▶ [Textauszug]

· · ·

Artikel 10 der EU-Ökodesign-Verordnung gibt aktuell folgende Anforderungen für die Daten an:
- vollständige Interoperabilität für die nahtlose Zusammenarbeit verschiedener Systeme
- freier Zugang zu Produktpass für Verbraucher, Wirtschaftsteilnehmer und weitere maßgebliche Akteure auf der Grundlage ihrer in den Delegierten Rechtsakten festgelegten Zugangsrechten
- sichere Datenspeicherung und Verarbeitung
- Verifikation der Authentizität, Zuverlässigkeit und Integrität der Daten
- Datensicherheit & Datenschutz
Um den Anforderungen der Digitalisierung gerecht zu werden, ist der Einsatz geeigneter Systeme von zentraler Bedeutung. Es gilt stets die Regel: je automatisierter, desto effizienter. Automatisierung hilft dabei nicht nur, Fehler zu vermeiden, sondern auch, um den Arbeitsaufwand und laufende Kosten auf ein Minimum zu reduzieren.
Umsetzung und Deadlines des DPP
Die erste Phase des DPP startete am 1. Januar 2023 und machte die Einhaltung des Digitalen Produktpasses für Elektro- und Elektronikgeräte zur Pflicht. Ab dem 1. Januar 2026 beginnt Phase 2, in der der DPP auf weitere Produktkategorien ausgeweitet wird. Bis 2027 werden Industrien nach dem Circular Economy Action Plan (CEAP) weiter definiert und als Regulierung für bestimmte Produktgruppen eingeführt. Ein Kernpunkt des Programms besteht darin, umfassende Nachhaltigkeitsinformationen bereitzustellen, die von Unternehmen vielfältig genutzt werden können, sei es für die Produktentwicklung, das Marketing oder die Unternehmensführung. Um diese Nachhaltigkeitsinformationen zu generieren, sind Unternehmen dazu angehalten, Daten entlang ihrer Lieferkette zu sammeln. Hierbei können Lieferanten, Hersteller und andere Beteiligte entscheidende Informationen beisteuern. Die Datenerfassung wird durch den Einsatz eines Track-and-trace-Systems unterstützt, das es Unternehmen ermöglicht, die Produktbewegungen innerhalb der Lieferkette zu verfolgen. Dies erleichtert nicht nur die Datensammlung, sondern steigert auch die Transparenz der gesamten Lieferkette. So können Unternehmen beispielsweise defekte Chargen identifizieren und umgehend melden. Dies trägt dazu bei, den Ruf des Unternehmens zu schützen.
DPP: Vorteile auf einen Blick
Die Einführung des DPP bietet sowohl Unternehmen als auch Konsumenten zahlreiche Vorteile.

· · ·

Übungen zur Diagrammauswertung
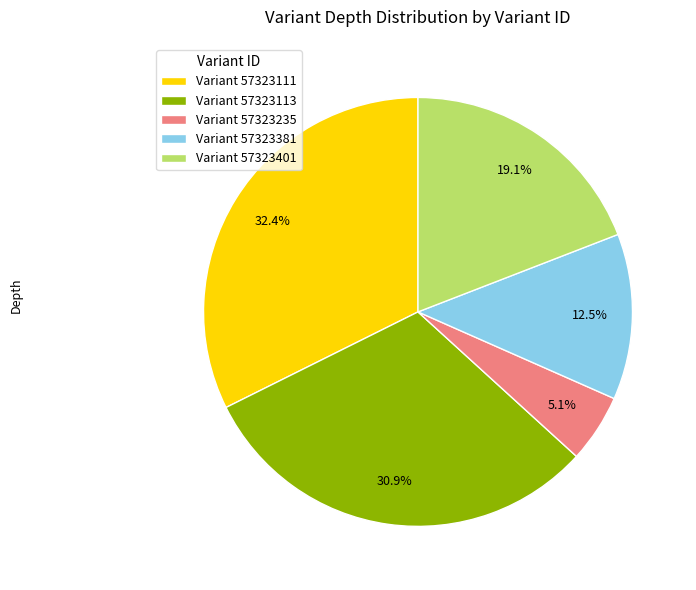

Is there any slice that represents more than half of the pie?

No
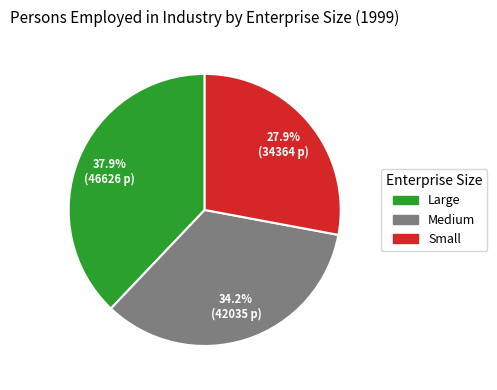

Combined, do Small and Medium account for over 50%?

Yes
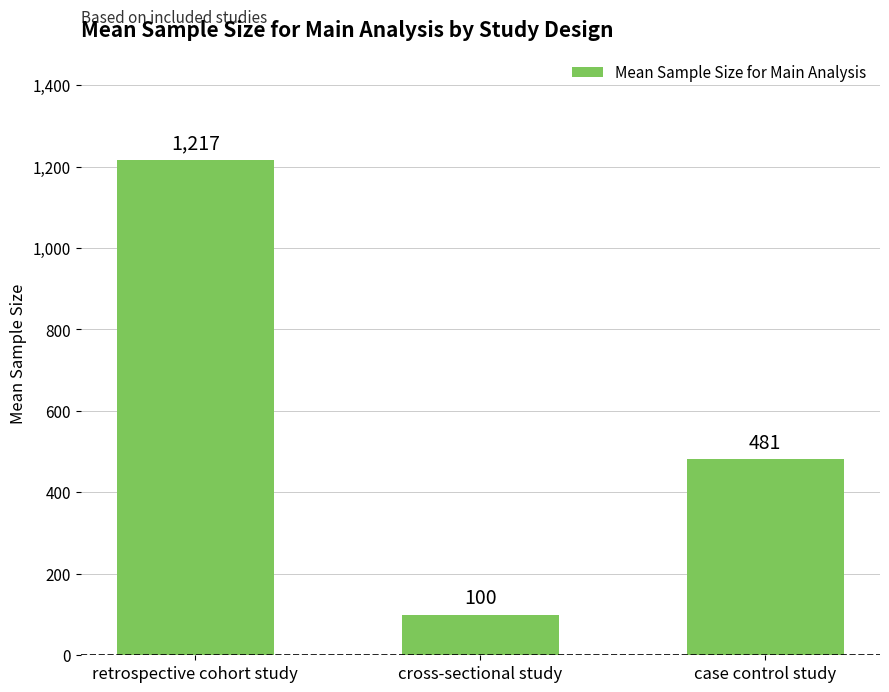

What is the value of the 3rd bar from the left?

481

· · ·

▶ [Aufgaben]
1. Schreib aus dem Text über den Digitalen Produktpass die Stelle von "Artikel 10 der" bis einschließlich "Minimum zu reduzieren." wortgetreu ab.
2. Führe den Text über den Digitalen Produktpass nach seinem letzten Satz weiter.
Die Zeilen haben damit nichts zu tun.

▶ [Lösungen]
1.
Artikel 10 der EU-Ökodesign-Verordnung gibt aktuell folgende Anforderungen für die Daten an:
- vollständige Interoperabilität für die nahtlose Zusammenarbeit verschiedener Systeme
- freier Zugang zu Produktpass für Verbraucher, Wirtschaftsteilnehmer und weitere maßgebliche Akteure auf der Grundlage ihrer in den Delegierten Rechtsakten festgelegten Zugangsrechten
- sichere Datenspeicherung und Verarbeitung
- Verifikation der Authentizität, Zuverlässigkeit und Integrität der Daten
- Datensicherheit & Datenschutz
Um den Anforderungen der Digitalisierung gerecht zu werden, ist der Einsatz geeigneter Systeme von zentraler Bedeutung. Es gilt stets die Regel: je automatisierter, desto effizienter. Automatisierung hilft dabei nicht nur, Fehler zu vermeiden, sondern auch, um den Arbeitsaufwand und laufende Kosten auf ein Minimum zu reduzieren.

2.
Für Unternehmen:
- verbesserte Nachhaltigkeit: Transparenz über den gesamten Produktlebenszyklus
- Wettbewerbsvorteil: Vertrauen und Kundenbindung durch Nachhaltigkeitsinformationen und nachweisliche Nutzung hochwertiger Rohstoffe
- verbesserte Effizienz: Optimierung von Reparatur- und Entsorgungsprozessen
- neue Geschäftsmöglichkeiten: Entwicklung für Recycling und Kreislaufwirtschaftslösungen
Für Konsumenten:
- verbesserte Transparenz: fundiertere Kaufentscheidungen durch Produkttransparenz
- Unterstützung nachhaltiger Konsumentscheidungen: Beitrag zum Umweltschutz
verbesserte Sicherheit: Reduzierung der Gefahr von Produktfälschungen
Insbesondere in den Bereichen Chemie und Verpackungstechnik eröffnet dies neue Wege für das Recycling und die Wiederverwertung von Produkten. Diese Ansätze fördern nicht nur die Innovationskraft der Unternehmen, sondern haben auch einen positiven Einfluss auf die gesamte Nachhaltigkeitsbilanz. Die verbesserte ökologische Performance macht Unternehmen attraktiver, da sie ihren Kunden überzeugendere Nachhaltigkeitsbilanzen vorlegen können, was wiederum die Erschließung neuer Kunden und Geschäftsfelder ermöglicht.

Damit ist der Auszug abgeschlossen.